明記された目標 1:
次の(a)〜(c)が下の電力レジリエンスに関する抜粋の記述と合っているかを、それぞれ「はい」か「いいえ」で答えてください。判断の決め手となる本文の言葉もそのまま引用してください。
(a) 電力レジリエンスは、災害が起きても維持できる電力インフラの強靭さを指す言葉である。
(b) 2018年の土砂災害の発生件数は過去最多の3,459件だった。
(c) マイクログリッドは大規模な電力ネットワークのことである。
明記された目標 2:
下の電力レジリエンスに関する抜粋から、「近年、これまでに経験したこと」で始まり「この記事では、電力レジリエンスが推進される背景と国内の動向について解説します。」で終わる部分を、一字も変えずに書き出してください。

抜粋箇所:

自然災害の激甚化によって重要性が高まる電力レジリエンス 災害に強い電力ネットワークをつくる取り組みと法整備

近年、これまでに経験したことのないような豪雨災害や大型台風が頻発しており、被災地では長期間に及ぶ停電が発生しています。

生活や命を脅かす停電被害の拡大を受けて、国内では「電力レジリエンス」に注目が高まっています。
電力レジリエンスとは、災害が発生しても維持できる電力インフラの「強靭さ」を表す言葉です。

電力レジリエンスを高めるために、災害に強い電力ネットワークの構築やリスク分散のためのマイクログリッドの導入が進められています。
マイクログリッドとは、再生可能エネルギーを有効活用してエネルギーを自給自足できる小規模な電力ネットワークのことです。

電力レジリエンス強化のための法整備も進められており、政府も推進に力を入れています。
この記事では、電力レジリエンスが推進される背景と国内の動向について解説します。

 

なぜ電力レジリエンスが求められるのか

レジリエンスとは、日本語で「強靭性」と訳される言葉で、突発的に困難が発生しても強く、しなやかに対応できる力のことです。

電力インフラのレジリエンスに対する議論が高まっているのは、近年の自然災害による停電の大規模化・長期化が背景にあります。

歴史的に見ても日本は地震や台風などの災害が多い国ですが、世界規模で進行する気候変動の影響によって、近年では大規模な洪水や土砂災害が毎年のように発生しています。

特に2010年以降は土砂災害が増加傾向にあり、2018年は過去最多の3,459件を記録しました[*1], (図1)。

図1: 土砂災害の発生件数の推移
出典: 国土交通省 国土交通白書2020「第1節 我が国を取り巻く環境変化」(2020)
https://www.mlit.go.jp/hakusyo/mlit/r01/hakusho/r02/html/n1115000.html

もともと、日本は世界の中でも停電が極めて少ない国です。
1990年以降は送配電ルートの多様化や最新の発電機の導入などにより、日常生活において停電が発生することはほぼなくなっています[*2]。

しかし、地震や大型台風、豪雨災害が発生すると、電柱や電線の破損、電気設備の浸水、発電機の停止などによって停電が発生します。

行一覧:
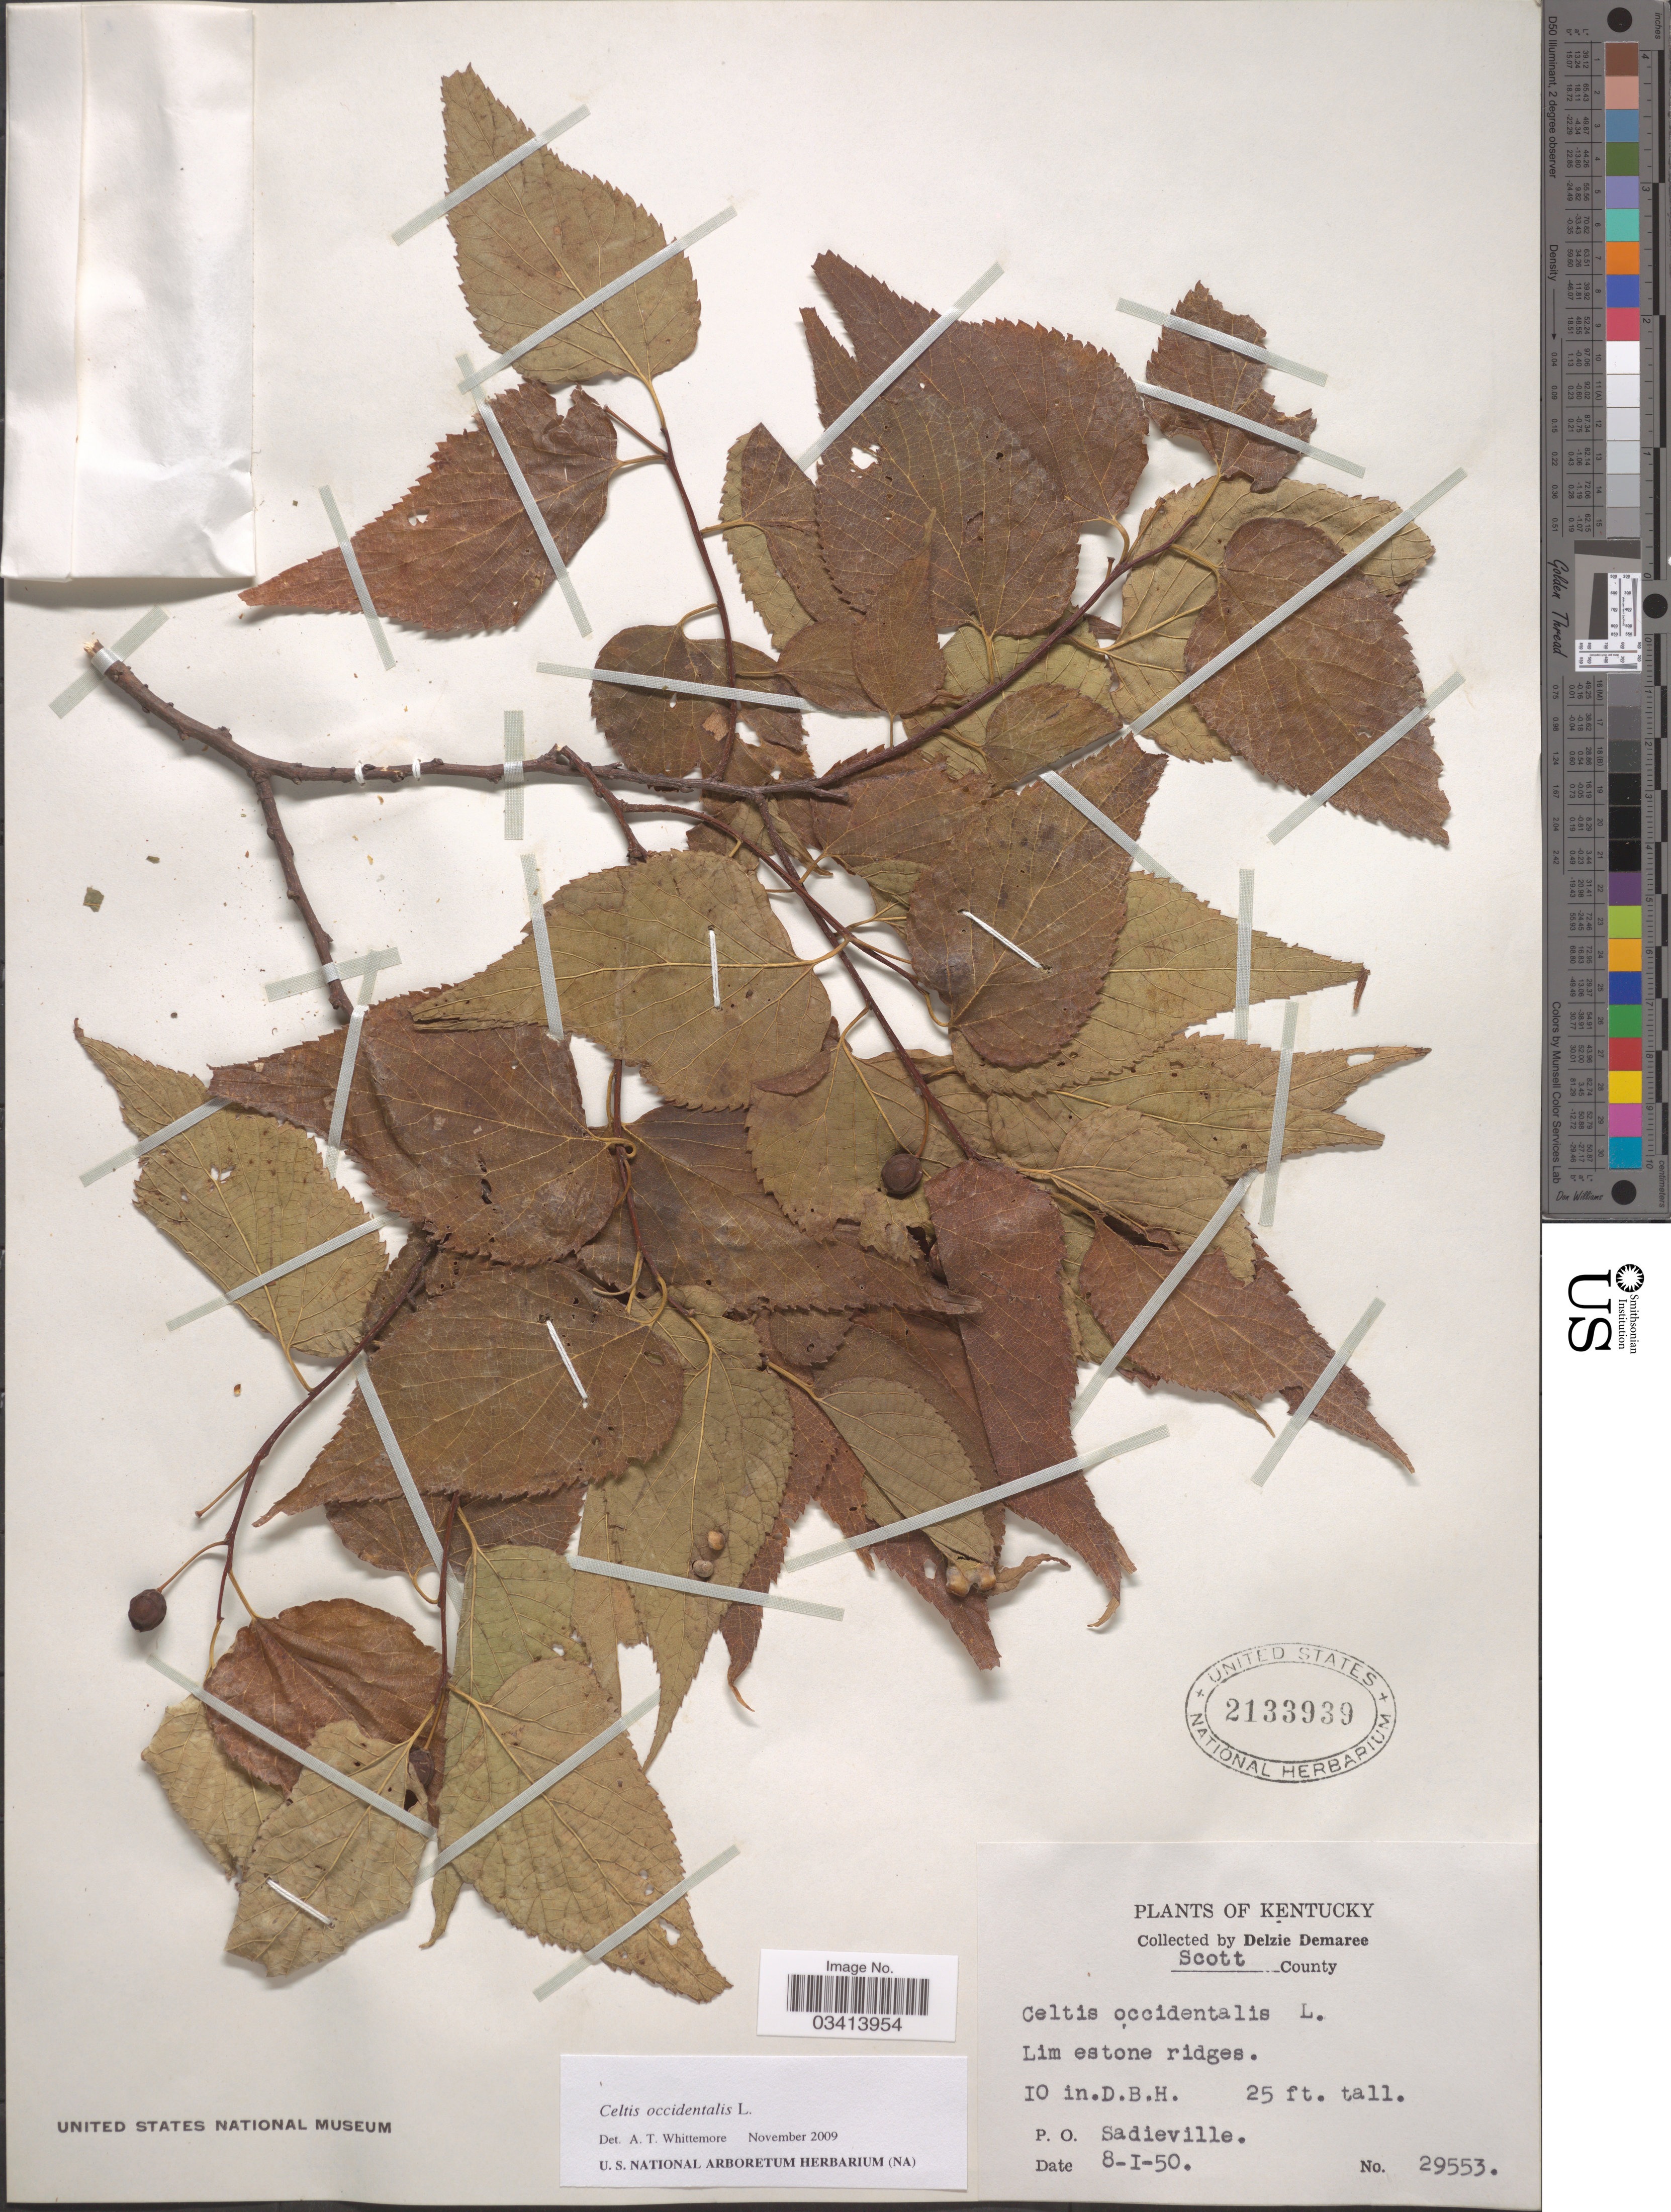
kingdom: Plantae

...

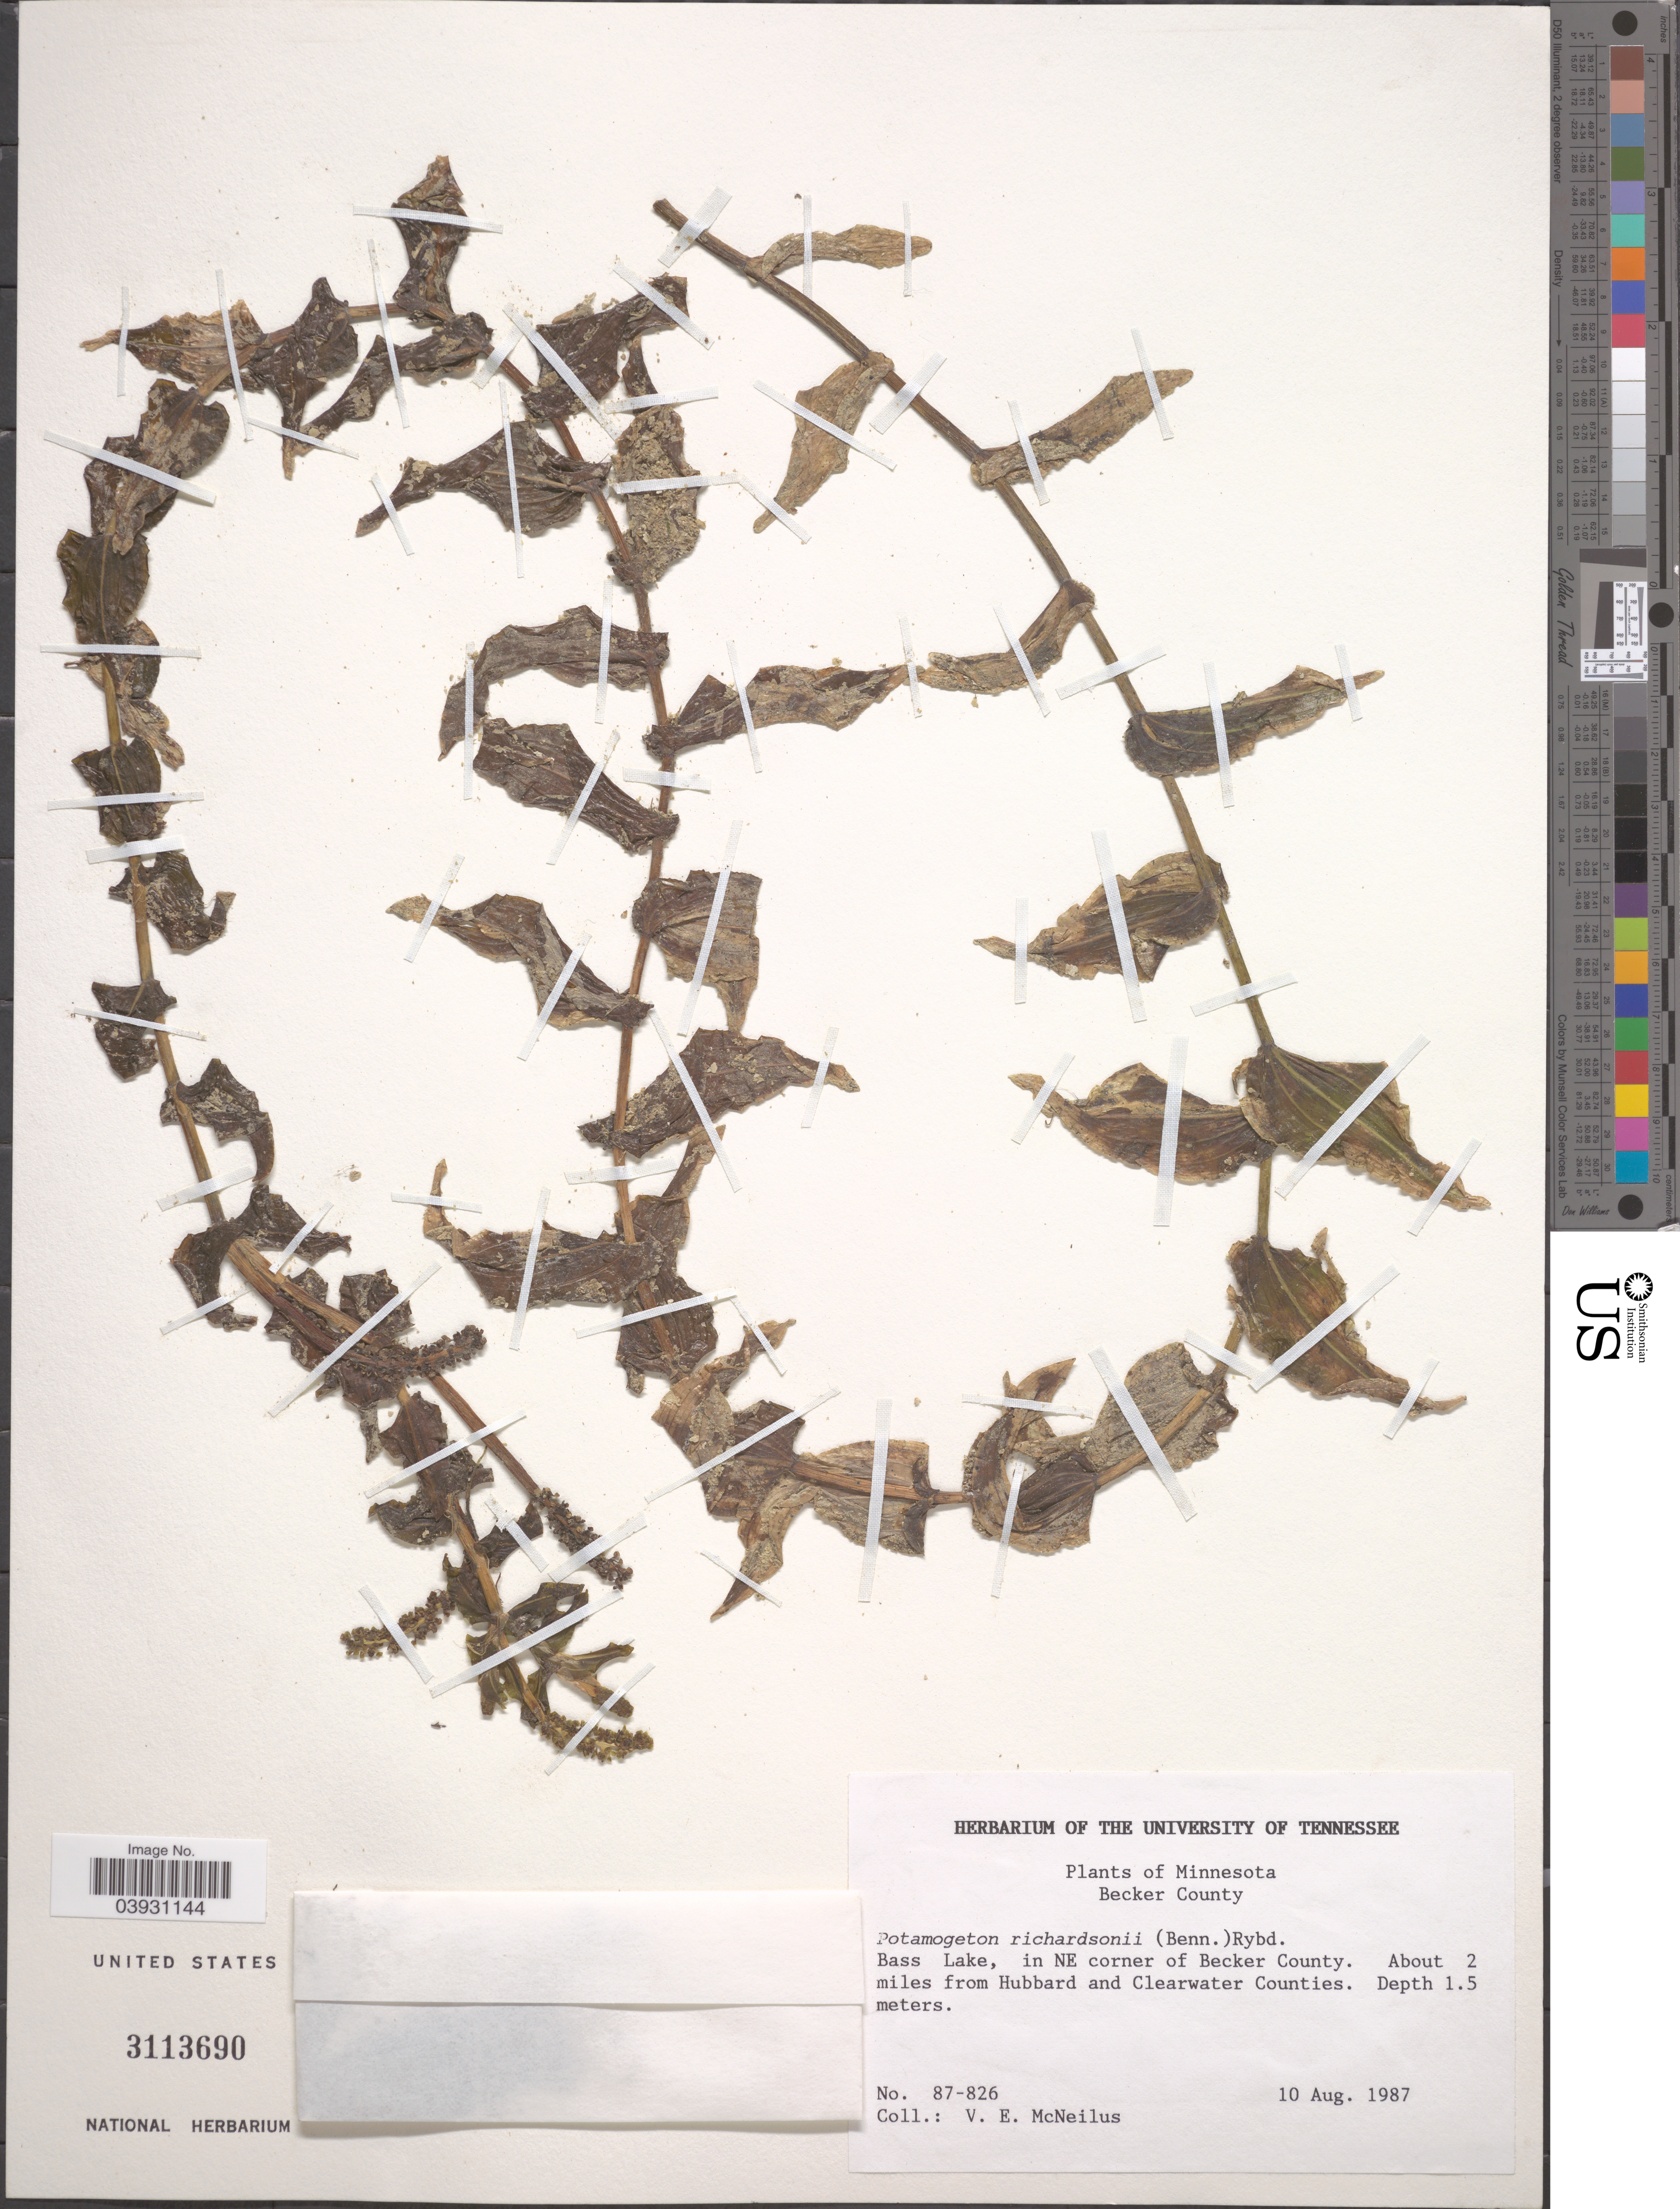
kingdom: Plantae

記述回答 1:
(a) はい。『電力レジリエンスとは、災害が発生しても維持できる電力インフラの「強靭さ」を表す言葉です。』
(b) はい。『2018年は過去最多の3,459件を記録しました』
(c) いいえ。『再生可能エネルギーを有効活用してエネルギーを自給自足できる小規模な電力ネットワークのことです。』

記述回答 2:
近年、これまでに経験したことのないような豪雨災害や大型台風が頻発しており、被災地では長期間に及ぶ停電が発生しています。

生活や命を脅かす停電被害の拡大を受けて、国内では「電力レジリエンス」に注目が高まっています。
電力レジリエンスとは、災害が発生しても維持できる電力インフラの「強靭さ」を表す言葉です。

電力レジリエンスを高めるために、災害に強い電力ネットワークの構築やリスク分散のためのマイクログリッドの導入が進められています。
マイクログリッドとは、再生可能エネルギーを有効活用してエネルギーを自給自足できる小規模な電力ネットワークのことです。

電力レジリエンス強化のための法整備も進められており、政府も推進に力を入れています。
この記事では、電力レジリエンスが推進される背景と国内の動向について解説します。